In the Enlightenment movement, Reason was bed partner to Science. Therefore, doesn’t it make more sense that the acceptance of the Theory of Evolution, for instance, is strongest in those locales that contain the top-ranked universities and were more quintessentially “bourgeois” during early America? As the Republican Party has taken up the mantle of Creationism, is it not also unsurprising that they have their strongest foothold in the bread basket of America?
The Enlightenment obviously spread throughout early white America, but it didn’t spread evenly it seems. As is typical of humans, we picked and chose the parts of the philosophical movement that had greatest appeal. For farmers, the acquisition of land was most appealing; for educated merchants, science and reason were of greater interest. Thus, even though today we Americans may be arguing tooth and nail over what feels like modern problems, we are part of an old and divided culture and these grievances span centuries.
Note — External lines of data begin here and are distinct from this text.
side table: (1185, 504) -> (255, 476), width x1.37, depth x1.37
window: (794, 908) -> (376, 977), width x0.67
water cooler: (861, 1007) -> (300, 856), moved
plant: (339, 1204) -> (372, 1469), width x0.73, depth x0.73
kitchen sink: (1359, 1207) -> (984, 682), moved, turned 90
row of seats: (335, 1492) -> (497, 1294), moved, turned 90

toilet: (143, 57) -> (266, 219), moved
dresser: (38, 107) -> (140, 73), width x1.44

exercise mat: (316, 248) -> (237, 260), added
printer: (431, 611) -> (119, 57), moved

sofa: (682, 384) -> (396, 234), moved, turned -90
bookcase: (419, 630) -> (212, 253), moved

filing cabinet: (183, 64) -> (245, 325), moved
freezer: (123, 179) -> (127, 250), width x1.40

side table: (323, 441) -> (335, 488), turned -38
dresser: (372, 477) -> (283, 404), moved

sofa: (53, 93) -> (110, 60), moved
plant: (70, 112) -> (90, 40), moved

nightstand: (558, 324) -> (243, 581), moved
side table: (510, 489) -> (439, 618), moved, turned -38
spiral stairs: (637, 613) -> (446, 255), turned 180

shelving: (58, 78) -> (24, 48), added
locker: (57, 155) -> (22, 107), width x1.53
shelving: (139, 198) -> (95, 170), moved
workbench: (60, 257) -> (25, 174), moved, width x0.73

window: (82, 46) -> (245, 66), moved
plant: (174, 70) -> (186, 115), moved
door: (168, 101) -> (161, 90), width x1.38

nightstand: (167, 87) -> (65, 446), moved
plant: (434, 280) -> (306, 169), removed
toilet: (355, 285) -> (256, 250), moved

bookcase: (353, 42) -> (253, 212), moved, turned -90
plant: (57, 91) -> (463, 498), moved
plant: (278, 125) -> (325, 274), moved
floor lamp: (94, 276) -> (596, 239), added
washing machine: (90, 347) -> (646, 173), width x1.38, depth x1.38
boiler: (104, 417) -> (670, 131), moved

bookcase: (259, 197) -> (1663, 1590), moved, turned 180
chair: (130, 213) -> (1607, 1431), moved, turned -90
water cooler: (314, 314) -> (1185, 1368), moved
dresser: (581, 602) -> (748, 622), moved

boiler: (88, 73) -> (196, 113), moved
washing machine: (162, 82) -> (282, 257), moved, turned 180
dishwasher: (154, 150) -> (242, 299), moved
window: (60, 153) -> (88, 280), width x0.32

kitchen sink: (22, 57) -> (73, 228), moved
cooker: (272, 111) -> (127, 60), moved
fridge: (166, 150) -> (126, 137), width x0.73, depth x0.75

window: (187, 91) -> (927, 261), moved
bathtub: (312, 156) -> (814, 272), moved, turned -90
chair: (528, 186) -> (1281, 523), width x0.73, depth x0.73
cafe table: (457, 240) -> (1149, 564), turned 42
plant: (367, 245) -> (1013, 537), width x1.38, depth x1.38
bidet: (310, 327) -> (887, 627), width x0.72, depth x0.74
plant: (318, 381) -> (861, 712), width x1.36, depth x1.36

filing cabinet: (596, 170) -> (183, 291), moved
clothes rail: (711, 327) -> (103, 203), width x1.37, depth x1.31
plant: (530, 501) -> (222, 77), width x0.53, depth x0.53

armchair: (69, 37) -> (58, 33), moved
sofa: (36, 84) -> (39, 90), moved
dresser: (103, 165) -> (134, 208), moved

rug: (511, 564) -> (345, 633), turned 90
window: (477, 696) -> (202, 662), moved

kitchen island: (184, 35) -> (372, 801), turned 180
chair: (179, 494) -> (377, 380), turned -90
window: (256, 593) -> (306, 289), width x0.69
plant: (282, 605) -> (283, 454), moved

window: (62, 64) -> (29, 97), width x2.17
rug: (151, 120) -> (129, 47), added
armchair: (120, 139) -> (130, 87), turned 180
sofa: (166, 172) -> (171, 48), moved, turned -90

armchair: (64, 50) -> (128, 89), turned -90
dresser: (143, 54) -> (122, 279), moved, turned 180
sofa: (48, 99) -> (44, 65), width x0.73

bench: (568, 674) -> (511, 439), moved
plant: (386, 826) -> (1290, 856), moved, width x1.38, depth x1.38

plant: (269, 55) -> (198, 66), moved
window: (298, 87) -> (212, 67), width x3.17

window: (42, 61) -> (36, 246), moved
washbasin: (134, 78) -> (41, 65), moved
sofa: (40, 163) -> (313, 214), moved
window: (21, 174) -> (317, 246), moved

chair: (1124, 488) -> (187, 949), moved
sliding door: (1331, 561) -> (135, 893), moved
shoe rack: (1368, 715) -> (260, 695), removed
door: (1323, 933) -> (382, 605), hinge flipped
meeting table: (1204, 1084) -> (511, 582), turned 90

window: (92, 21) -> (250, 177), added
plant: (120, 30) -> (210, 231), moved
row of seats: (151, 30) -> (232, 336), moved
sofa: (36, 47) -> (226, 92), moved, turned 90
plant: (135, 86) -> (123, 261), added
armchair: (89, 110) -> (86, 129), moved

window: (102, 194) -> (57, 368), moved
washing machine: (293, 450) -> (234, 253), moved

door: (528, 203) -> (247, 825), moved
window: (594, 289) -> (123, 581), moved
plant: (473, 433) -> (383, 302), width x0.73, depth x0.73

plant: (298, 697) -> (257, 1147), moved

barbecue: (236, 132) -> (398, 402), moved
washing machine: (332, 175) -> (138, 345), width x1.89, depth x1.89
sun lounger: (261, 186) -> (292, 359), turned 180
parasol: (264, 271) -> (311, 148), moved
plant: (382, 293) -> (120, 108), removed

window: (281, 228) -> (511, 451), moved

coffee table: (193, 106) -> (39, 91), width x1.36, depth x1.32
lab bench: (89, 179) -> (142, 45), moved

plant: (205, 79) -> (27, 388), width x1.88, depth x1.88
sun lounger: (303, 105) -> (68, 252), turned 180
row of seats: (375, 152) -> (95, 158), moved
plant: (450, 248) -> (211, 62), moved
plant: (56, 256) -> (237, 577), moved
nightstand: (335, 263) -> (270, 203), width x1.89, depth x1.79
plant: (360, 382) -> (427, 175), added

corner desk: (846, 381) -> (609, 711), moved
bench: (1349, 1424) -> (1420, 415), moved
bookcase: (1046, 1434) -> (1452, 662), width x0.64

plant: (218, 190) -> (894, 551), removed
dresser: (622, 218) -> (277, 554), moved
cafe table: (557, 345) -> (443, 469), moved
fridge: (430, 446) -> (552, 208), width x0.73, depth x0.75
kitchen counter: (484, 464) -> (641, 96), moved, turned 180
But the greatest thing about modern day is the wealth of knowledge at our fingertips. Through reading about and visiting other cultures, we have more opportunity to step outside of our biases and assumptions and to expand our philosophies. And so even though America today is a country divided, not just amongst its European descendants but black, hispanic, Asian, etc. because of all of our different histories, we have more opportunities than ever to share our cultures. After all, without the European Enlightenment, America wouldn’t be America.